I came across a question pertaining to finding the derivative of a particular matrix expression. How do you compute the derivative of a matrix algebra expression?
The article the question refers to can be found at: https://web.archive.org/web/20180403213813/http://jimherold.com/2012/04/20/least-squares-bezier-fit/
Anyway, I am wondering if the logic from the answer (and thus the derivative) applies to other matrix expressions of the form
$$E(C_y) = (y – \mathbb{T}MC_y)^T(y – \mathbb{T}MC_y)$$
or if there is something special about the matrix M (potentially that it is lower triangular?) that causes the derivative to be
$$\frac{\partial E} {\partial C} = -2\mathbb{T}^T(y-\mathbb{T}MC_y)$$
In particular, if M is not triangular, would the derivative be the same?
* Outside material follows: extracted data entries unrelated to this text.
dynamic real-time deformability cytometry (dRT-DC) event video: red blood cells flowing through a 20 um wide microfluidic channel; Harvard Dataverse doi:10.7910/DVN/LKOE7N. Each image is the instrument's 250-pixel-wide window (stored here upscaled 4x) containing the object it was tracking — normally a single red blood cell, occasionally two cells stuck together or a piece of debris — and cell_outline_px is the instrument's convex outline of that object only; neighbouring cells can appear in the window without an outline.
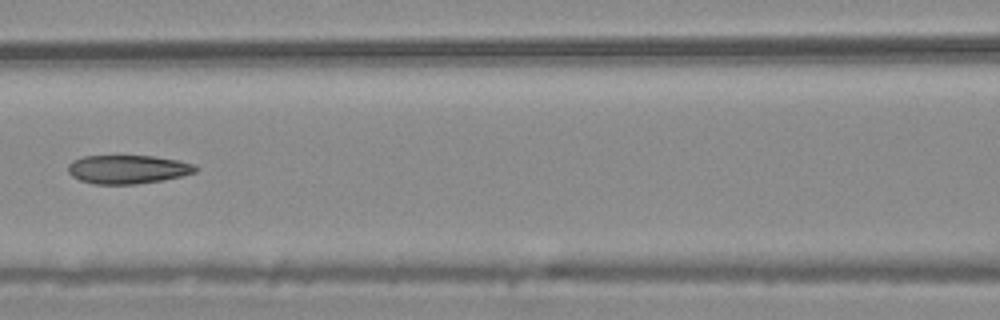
{"species": "common noctule bat (a hibernating species)", "species_latin": "Nyctalus noctula", "temperature_condition": "warm", "stored_images_in_passage": 9, "camera_frame_rate_fps": 3000, "um_per_image_px": 0.085, "animal": {"sex": "male", "body_mass_g": 20.4}, "frame": {"image": 1, "passage_image": 6, "time_ms": 1.667, "image_size_px": [1000, 320], "cell_outline_px": [[200, 168], [196, 172], [164, 180], [136, 184], [96, 184], [80, 180], [72, 176], [68, 172], [68, 164], [72, 160], [84, 156], [152, 156], [176, 160], [192, 164]], "centroid_in_image_um": [10.84, 14.39], "position_along_channel_um": 155.8, "area_um2": 21.21}}
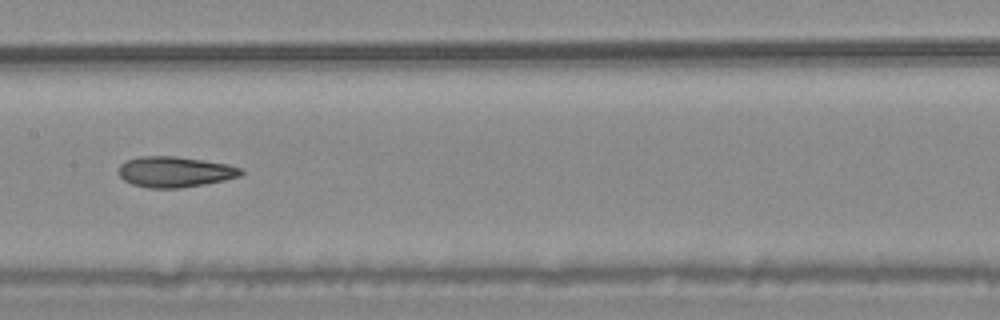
{"frame": {"image": 2, "passage_image": 7, "time_ms": 2.0, "image_size_px": [1000, 320], "cell_outline_px": [[244, 172], [240, 176], [224, 180], [204, 184], [180, 188], [148, 188], [132, 184], [124, 180], [120, 176], [120, 164], [128, 160], [140, 156], [176, 156], [228, 164], [244, 168]], "centroid_in_image_um": [14.9, 14.61], "position_along_channel_um": 192.5, "area_um2": 21.85}}
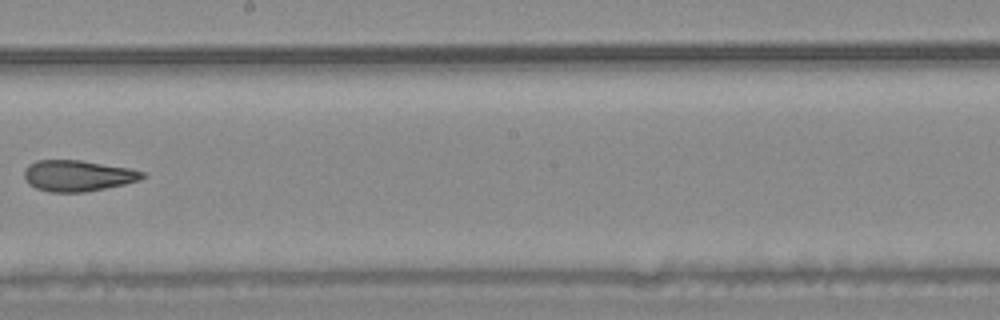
{"frame": {"image": 3, "passage_image": 8, "time_ms": 2.333, "image_size_px": [1000, 320], "cell_outline_px": [[148, 176], [140, 180], [124, 184], [84, 192], [52, 192], [36, 188], [28, 184], [24, 176], [24, 168], [28, 164], [36, 160], [80, 160], [128, 168], [144, 172]], "centroid_in_image_um": [6.59, 14.93], "position_along_channel_um": 241.6, "area_um2": 21.39}}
And if not, how could one find it?
Best Answer
Firstly, some facts and notations:
So, we can rewrite the cost function in Frobenius product notation as $$E(C_y) := (y - \mathbb{T}MC_y)^T(y - \mathbb{T}MC_y) = (y - \mathbb{T}MC_y) : (y - \mathbb{T}MC_y) \ .$$
Now, we can obtain the differential first, and then the gradient. \begin{align} dE(C_y) &= d\left( y - \mathbb{T}MC_y : y - \mathbb{T}MC_y \right) \\ &= \left( -\mathbb{T}M \ dC_y : y - \mathbb{T}MC_y \right) + \left( y - \mathbb{T}MC_y : - \mathbb{T}M \ dC_y \right) \\ &= 2 \left( y - \mathbb{T}MC_y \right) : -\mathbb{T}M \ dC_y \\ &= -2 \left( \mathbb{T}M \right)^T \left( y - \mathbb{T}MC_y \right) : dC_y \\ \end{align}
Thus, the gradient is \begin{align} \frac{\partial E(C_y)}{\partial C_y} = -2 \left( \mathbb{T}M \right)^T \left( y - \mathbb{T}MC_y \right). \end{align}